Your instructions – Transcribe exactly, and only, the lines from the one containing "- ✅ **Shards**" through the end of the material.
^^^^^^^^^^^^^^^^
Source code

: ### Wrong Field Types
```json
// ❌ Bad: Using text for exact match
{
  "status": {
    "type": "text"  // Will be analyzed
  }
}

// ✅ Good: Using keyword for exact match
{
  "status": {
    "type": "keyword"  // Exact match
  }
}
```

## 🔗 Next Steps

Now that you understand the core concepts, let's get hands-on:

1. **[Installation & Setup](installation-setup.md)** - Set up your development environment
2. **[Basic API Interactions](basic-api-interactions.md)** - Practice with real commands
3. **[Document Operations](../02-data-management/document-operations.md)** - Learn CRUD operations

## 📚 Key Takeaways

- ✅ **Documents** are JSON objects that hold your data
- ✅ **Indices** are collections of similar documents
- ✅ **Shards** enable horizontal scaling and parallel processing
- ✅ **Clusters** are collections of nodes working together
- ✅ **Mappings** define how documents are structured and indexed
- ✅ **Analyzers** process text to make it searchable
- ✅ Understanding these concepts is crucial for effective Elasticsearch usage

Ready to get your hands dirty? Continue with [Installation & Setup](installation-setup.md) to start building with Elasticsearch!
^^^^^^^^^^^^^^^^
Solved exercise –
- ✅ **Shards** enable horizontal scaling and parallel processing
- ✅ **Clusters** are collections of nodes working together
- ✅ **Mappings** define how documents are structured and indexed
- ✅ **Analyzers** process text to make it searchable
- ✅ Understanding these concepts is crucial for effective Elasticsearch usage

Ready to get your hands dirty? Continue with [Installation & Setup](installation-setup.md) to start building with Elasticsearch!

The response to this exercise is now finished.